Nada sambung berganti dengan suara operator telepon yang merdu. Fabian tidak menjawab teleponnya lagi. Jelas hal ini membuat Sofie jengkel. Diletakkannya ponsel tersebut ke dalam tas selempang mungilnya dan kembali melangkah menuju sebuah hotel bintang lima tempatnya bekerja sebagai resepsionis.
Sofie melangkah tergesa memasuki halaman parkir menuju lobi hotel. Sofie menghela napas pelan sebelum memasuki lobi hotel. Menarik sudut bibirnya untuk melemaskan otot bibir yang sedari tadi mengerucut. Dia harus bergegas dan tiba tepat waktu. Hotelnya telah disewa untuk acara konser boyband terkenal bernama B-Men dan semua pegawai diharapkan melakukan tugasnya dengan baik demi kelancaran acara tersebut.

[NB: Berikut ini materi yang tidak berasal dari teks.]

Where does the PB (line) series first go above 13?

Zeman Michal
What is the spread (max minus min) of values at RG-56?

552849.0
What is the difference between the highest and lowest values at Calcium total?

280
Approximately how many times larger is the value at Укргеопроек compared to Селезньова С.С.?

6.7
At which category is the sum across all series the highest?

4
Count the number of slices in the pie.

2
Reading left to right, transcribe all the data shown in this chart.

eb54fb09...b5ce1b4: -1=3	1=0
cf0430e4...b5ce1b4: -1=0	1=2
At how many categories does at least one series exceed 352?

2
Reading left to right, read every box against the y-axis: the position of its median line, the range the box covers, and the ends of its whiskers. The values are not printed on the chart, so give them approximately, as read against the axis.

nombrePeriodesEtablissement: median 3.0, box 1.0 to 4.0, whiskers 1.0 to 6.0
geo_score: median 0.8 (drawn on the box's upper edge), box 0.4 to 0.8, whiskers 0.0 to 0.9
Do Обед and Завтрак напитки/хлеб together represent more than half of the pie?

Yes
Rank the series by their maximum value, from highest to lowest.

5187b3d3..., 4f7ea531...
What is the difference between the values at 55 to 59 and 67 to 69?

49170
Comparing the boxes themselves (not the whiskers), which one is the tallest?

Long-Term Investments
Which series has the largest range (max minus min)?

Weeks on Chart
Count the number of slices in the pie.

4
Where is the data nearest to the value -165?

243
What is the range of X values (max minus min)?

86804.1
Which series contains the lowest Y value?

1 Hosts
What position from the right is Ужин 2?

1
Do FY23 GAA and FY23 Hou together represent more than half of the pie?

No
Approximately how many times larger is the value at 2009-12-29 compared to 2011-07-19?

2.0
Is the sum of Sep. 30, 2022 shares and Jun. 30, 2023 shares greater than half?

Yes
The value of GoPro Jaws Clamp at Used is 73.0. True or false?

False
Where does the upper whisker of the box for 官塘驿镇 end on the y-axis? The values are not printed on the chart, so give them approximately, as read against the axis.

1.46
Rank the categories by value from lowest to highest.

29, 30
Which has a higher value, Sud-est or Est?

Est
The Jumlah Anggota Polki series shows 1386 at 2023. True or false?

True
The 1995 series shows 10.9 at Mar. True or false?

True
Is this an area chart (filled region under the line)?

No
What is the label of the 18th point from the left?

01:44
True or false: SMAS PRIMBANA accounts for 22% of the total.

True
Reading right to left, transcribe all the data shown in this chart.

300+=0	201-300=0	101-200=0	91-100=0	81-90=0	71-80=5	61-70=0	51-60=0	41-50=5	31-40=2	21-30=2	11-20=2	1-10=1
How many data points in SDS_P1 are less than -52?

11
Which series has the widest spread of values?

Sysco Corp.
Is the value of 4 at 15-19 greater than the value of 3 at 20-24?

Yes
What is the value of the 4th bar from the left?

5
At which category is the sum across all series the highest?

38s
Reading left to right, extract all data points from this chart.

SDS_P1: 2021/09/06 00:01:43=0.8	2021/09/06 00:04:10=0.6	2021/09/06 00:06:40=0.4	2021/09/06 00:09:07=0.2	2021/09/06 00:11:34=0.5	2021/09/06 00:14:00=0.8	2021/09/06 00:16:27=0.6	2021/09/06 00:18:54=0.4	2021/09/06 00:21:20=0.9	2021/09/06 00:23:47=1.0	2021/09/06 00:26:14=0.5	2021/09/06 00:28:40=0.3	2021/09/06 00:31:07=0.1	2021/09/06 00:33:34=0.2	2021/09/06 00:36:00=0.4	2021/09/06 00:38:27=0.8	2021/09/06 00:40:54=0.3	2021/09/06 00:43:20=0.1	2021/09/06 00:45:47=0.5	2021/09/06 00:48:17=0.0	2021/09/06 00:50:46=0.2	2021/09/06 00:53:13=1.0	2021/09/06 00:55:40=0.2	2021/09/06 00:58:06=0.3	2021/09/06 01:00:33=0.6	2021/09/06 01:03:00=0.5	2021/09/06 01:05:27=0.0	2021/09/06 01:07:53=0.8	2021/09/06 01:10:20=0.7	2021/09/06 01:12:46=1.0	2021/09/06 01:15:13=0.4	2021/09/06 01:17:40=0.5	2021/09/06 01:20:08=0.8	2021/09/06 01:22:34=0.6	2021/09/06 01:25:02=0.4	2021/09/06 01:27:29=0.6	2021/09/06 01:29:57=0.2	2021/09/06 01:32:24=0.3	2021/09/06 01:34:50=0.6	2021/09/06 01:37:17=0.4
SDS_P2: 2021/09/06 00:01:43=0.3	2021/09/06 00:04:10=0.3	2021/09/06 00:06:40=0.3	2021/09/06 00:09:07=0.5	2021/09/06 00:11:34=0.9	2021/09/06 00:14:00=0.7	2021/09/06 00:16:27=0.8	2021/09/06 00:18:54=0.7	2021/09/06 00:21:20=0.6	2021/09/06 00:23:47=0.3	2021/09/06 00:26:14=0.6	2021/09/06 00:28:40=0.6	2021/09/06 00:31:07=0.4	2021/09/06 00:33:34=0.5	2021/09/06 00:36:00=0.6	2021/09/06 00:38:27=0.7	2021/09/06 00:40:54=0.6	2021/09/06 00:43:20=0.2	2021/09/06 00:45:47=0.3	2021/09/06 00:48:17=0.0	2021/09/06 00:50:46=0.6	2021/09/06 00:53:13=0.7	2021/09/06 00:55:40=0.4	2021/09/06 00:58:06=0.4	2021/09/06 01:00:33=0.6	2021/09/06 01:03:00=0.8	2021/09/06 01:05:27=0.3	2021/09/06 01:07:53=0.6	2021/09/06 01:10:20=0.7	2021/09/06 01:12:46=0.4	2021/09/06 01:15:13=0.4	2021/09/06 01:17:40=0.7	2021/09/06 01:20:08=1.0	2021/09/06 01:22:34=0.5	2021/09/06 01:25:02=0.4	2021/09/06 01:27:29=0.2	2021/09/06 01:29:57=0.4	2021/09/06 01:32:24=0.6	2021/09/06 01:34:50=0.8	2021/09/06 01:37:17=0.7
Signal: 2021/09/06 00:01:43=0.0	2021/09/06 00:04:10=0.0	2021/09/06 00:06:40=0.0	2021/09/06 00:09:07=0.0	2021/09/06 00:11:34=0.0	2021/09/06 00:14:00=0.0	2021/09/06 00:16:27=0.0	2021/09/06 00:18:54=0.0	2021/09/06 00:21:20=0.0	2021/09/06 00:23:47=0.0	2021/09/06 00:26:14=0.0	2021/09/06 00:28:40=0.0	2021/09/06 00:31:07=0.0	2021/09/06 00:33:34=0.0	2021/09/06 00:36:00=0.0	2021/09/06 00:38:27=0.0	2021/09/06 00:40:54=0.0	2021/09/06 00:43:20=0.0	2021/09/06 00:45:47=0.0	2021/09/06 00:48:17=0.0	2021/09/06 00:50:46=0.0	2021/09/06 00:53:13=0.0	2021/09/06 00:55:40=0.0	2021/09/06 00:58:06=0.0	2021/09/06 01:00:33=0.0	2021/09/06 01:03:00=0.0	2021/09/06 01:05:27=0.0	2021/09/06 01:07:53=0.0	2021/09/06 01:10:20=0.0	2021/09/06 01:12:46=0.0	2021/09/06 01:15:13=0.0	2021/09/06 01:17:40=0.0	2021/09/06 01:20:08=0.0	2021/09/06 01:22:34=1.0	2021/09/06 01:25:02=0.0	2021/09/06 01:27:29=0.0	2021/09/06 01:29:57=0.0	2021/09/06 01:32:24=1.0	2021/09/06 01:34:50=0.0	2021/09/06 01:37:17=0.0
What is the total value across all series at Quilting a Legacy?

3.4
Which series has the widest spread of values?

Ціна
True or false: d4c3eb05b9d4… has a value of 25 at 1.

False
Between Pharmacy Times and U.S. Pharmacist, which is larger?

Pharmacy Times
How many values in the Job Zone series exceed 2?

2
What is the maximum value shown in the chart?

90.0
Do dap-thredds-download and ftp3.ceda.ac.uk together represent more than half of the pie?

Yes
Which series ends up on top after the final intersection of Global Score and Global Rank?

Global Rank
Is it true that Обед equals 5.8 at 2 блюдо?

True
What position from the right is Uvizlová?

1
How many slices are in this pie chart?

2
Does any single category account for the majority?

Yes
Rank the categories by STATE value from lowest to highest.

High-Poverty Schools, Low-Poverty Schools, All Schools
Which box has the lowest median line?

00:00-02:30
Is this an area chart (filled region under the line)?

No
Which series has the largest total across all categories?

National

Sofie mempercepat langkah kakinya saat menyeberangi lobi hotel yang dihiasi lampu kristal besar berkilauan di tengah ruangan menuju ruang loker karyawan yang terletak di sudut paling belakang hotel tersebut. Namun seorang pria berlari masuk dan menabrak Sofie dengan kencang. Tubuhnya terhuyung hingga nyaris tersungkur kalau saja pria itu tidak cepat menangkap tubuh Sofie.
Sofie terperangah. Kaget sekaligus kesal. Mulutnya sudah bersungut akan melontarkan kata-kata makian, tetapi pria itu dengan cepat menyambar pergelangan tangan Sofie dan menariknya pergi. Berlari nyaris membuat Sofie terseret. Terseok mengikuti langkah panjang pria tak dikenal itu yang kini berlari ke arah sudut belakang hotel. Sepertinya dia sedang dikejar sesuatu. Entah apa yang membuat pria dengan garis wajah tegas dan mata menyipit sinis itu lari terbirit-birit.
“HEI! Kenapa menarikku?” teriak Sofie marah, tetapi pria itu tak menggubrisnya. “Hei! Berhenti kataku!” teriak Sofie lagi sambil berusaha menarik tangannya yang digenggam erat oleh pria itu.
“Sttt ... berhenti berteriak! Ayo cepat sembunyikan aku!” balas pria itu dengan nada yang tak kalah tinggi ketika kewalahan dengan perlawanan Sofie.
“Memangnya kamu ini siapa? Pencuri? Teroris? Kenapa ada orang yang mengejarmu seperti itu?” cecar Sofie jengkel sambil mengusap pergelangan tangannya yang memerah dan perih.
“Tak ada waktu untuk menjelaskan. Ayo cepat sembunyikan aku!” jawab pria itu ketus. Dengan gusar dia memandang sekeliling berusaha mencari tempat yang aman untuk bersembunyi. Namun, belum sempat Sofie mengeluarkan protes, pria itu kembali menarik tangannya. Memasuki sebuah ruangan di dekat mereka berdiri yang ternyata adalah ruangan loker karyawan.
“Aduuuh, kamu ini siapa sih? Hmmp—" Sofie kembali menggerutu kesal, tetapi pria itu segera membungkam mulut gadis itu dengan tangannya kemudian menajamkan telinganya. Mendengarkan suara ribuan langkah kaki yang berlari mendekati ruangan yang baru mereka masuki.
“Sepertinya tadi dia di sini,” kata suara seorang perempuan yang terdengar di balik pintu.
“Mungkin masuk ke ruangan ini. Aku yakin sekali tadi dia ke arah sini,” timpal suara perempuan lainnya.
“Coba kita cek saja! Siapa tahu benar dia ada di dalam,” sahut yang lainnya lagi diikuti oleh gemuruh suara beberapa orang mengiyakan.
Sekerumunan orang tersebut masuk ke dalam ruangan loker karyawan hotel. Detik berikutnya yang terdengar adalah embusan napas kecewa dari orang-orang tersebut.
Sofie yang mulutnya masih dibekap sampai menahan nafas agar tidak menimbulkan suara sedikit pun. Setelah suara semua orang itu menghilang, barulah sang pria melepaskan tangannya dari mulut Sofie.